Lo único de lo que Liz Truss es responsable es de presentar un plan económico que, de acuerdo con los mercados (los mismos que nos han llevado a varias crisis económicas de difícil solución), era completamente inviable. Lejos de defender su propuesta económica (que, sinceramente, desconozco aunque me temo que no podría apoyarla en ninguno de sus puntos), me gustaría centrar el foco de atención en la forma en la que nuestro cerebro percibe los éxitos y los fracasos de una persona en función de si es un hombre o una mujer.

Si el hombre fracasa, siempre parece tener una segunda, tercera o cuarta oportunidad: ahí
están los casos del propio Boris Johnson (que se está planteando volver a ocupar el 10 de
Downing Street), Trump (que, después de patrocinar un intento de golpe de estado se quiere presentar a las elecciones) o, ya en política doméstica, Rajoy, que necesitó 8 años para llegar al poder (y lo abandonó mientras comía tranquilamente en un restaurante). En cambio, si una mujer fracasa, se convierte inmediatamente en un objeto inútil; todo el mundo está de acuerdo en que no puede volver a intentar tener éxito y que debe  abandonar ese objetivo. No quiero ni imaginarme la presión a la que están sometidas cuando deciden dar el paso de liderar un proyecto.

Si nos centramos en los éxitos, si es el hombre el que los obtiene, diremos que era muy
inteligente, que estaba muy preparado o, simplemente, destacaremos su astucia. Si, por el
contrario, es la mujer la que triunfa, tenderemos a señalar que su comportamiento es,
claramente, masculino, o que hay algún asesor (hombre) brillante que le aconseja qué debe y qué no debe hacer o decir.

Este tipo de percepciones están claramente influenciadas por aspectos culturales; es
importante señalar que no percibimos el mundo tal y como es, de forma objetiva, sino que nuestro cerebro construye todo lo que vemos, lo que oímos, lo que sentimos, en resumen, todo lo que pensamos.

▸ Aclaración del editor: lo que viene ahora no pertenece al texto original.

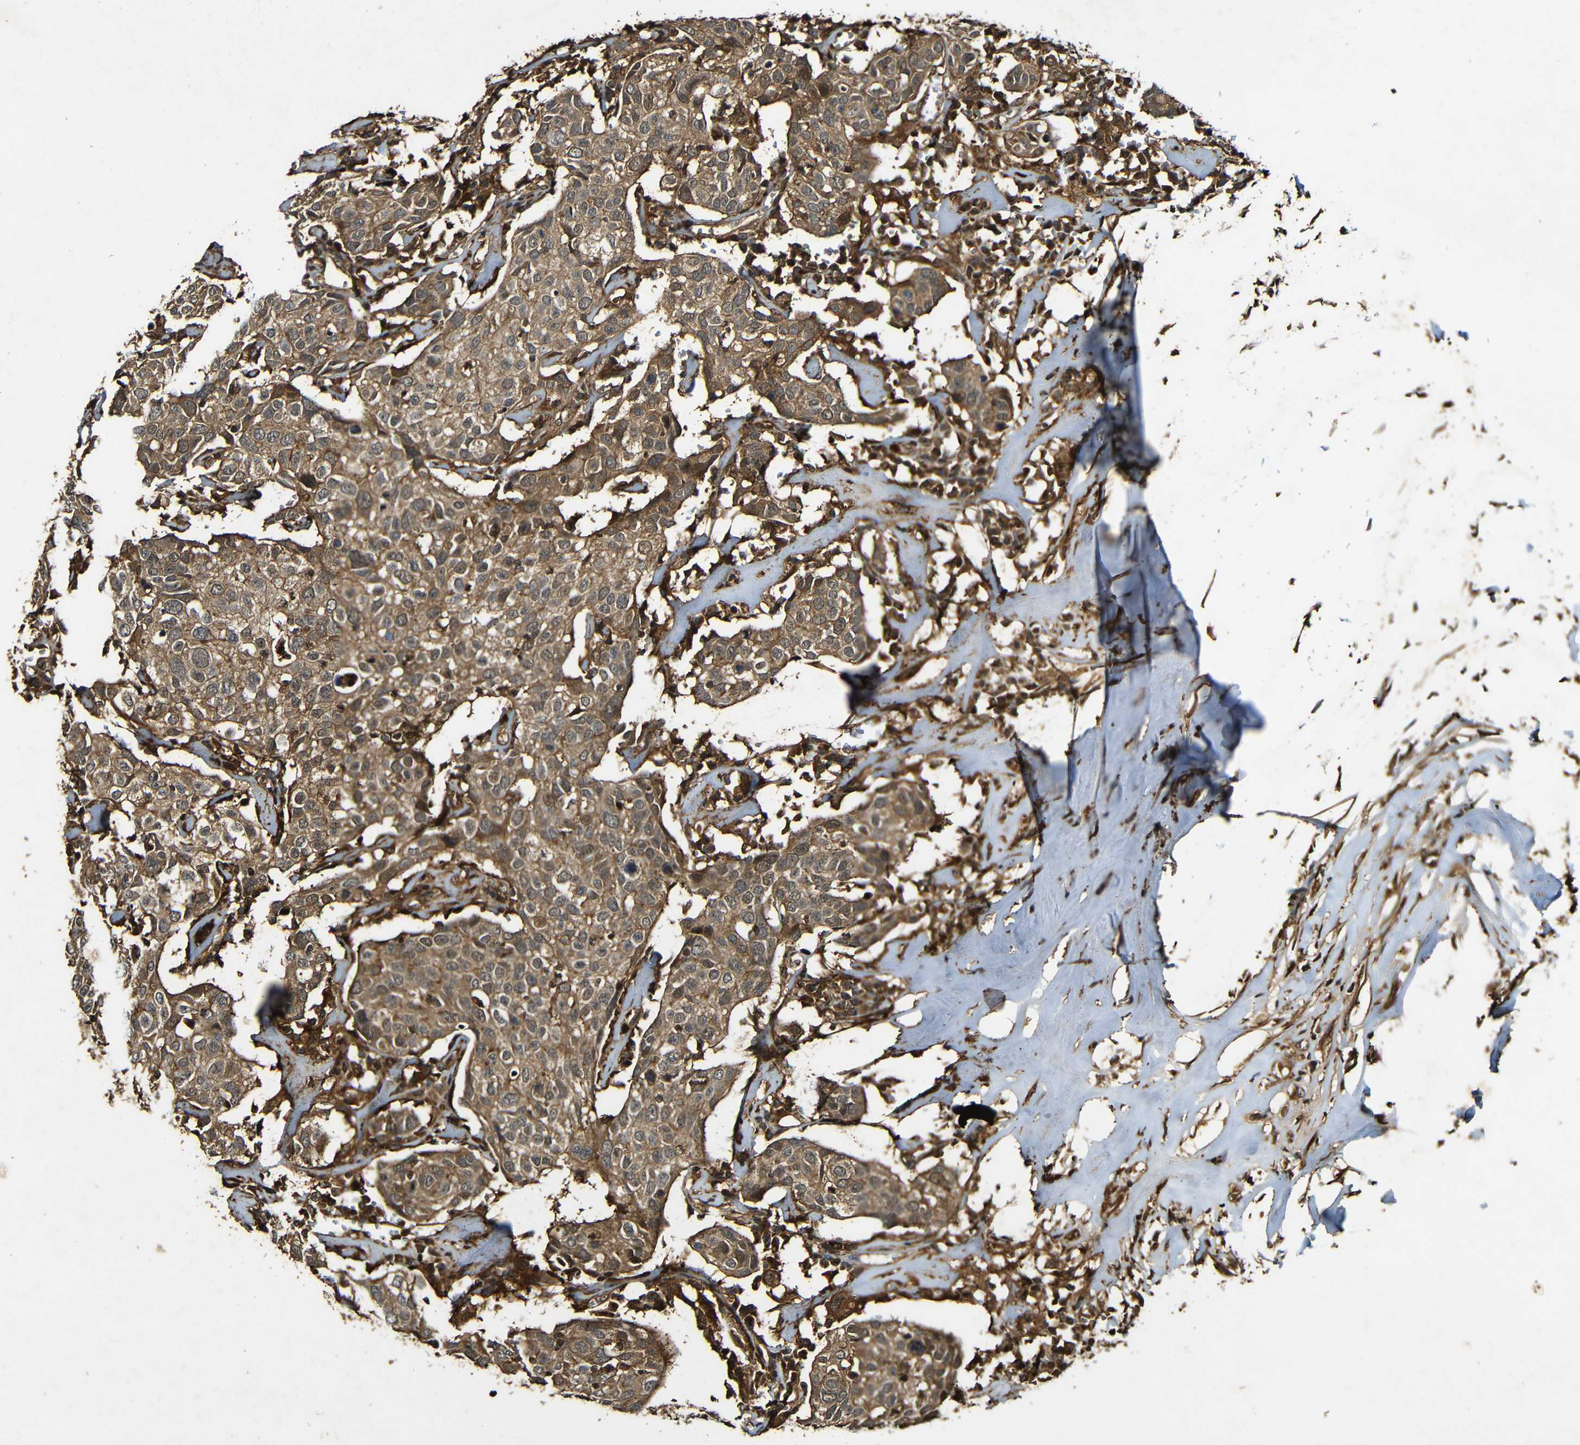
{"staining": {"intensity": "moderate", "quantity": ">75%", "location": "cytoplasmic/membranous"}, "tissue": "head and neck cancer", "cell_type": "Tumor cells", "image_type": "cancer", "snomed": [{"axis": "morphology", "description": "Adenocarcinoma, NOS"}, {"axis": "topography", "description": "Salivary gland"}, {"axis": "topography", "description": "Head-Neck"}], "caption": "This histopathology image displays head and neck cancer stained with IHC to label a protein in brown. The cytoplasmic/membranous of tumor cells show moderate positivity for the protein. Nuclei are counter-stained blue.", "gene": "CASP8", "patient": {"sex": "female", "age": 65}}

Y esos pensamientos se elaboran de acuerdo con nuestras creencias, nuestros valores y nuestras experiencias. Y, si analizamos así lo que le ha ocurrido a Liz Truss, nos daremos cuenta de que la igualdad real entre hombres y mujeres está todavía, desgraciadamente, a años luz de conseguirse, y que nuestras compañeras, nuestras madres, nuestras hermanas, primas, nuestras sobrinas y nuestras hijas viven y, me temo, vivirán, en una sociedad tremendamente cruel para con sus posibilidad de desarrollarse como profesionales.

Nos toca a nosotros, a los hombres, ser muy conscientes de ello para dejar de parecer -ser- tan estúpidos y comprender que un mundo justo y libre solo se puede construir en condiciones de igualdad junto a ellas.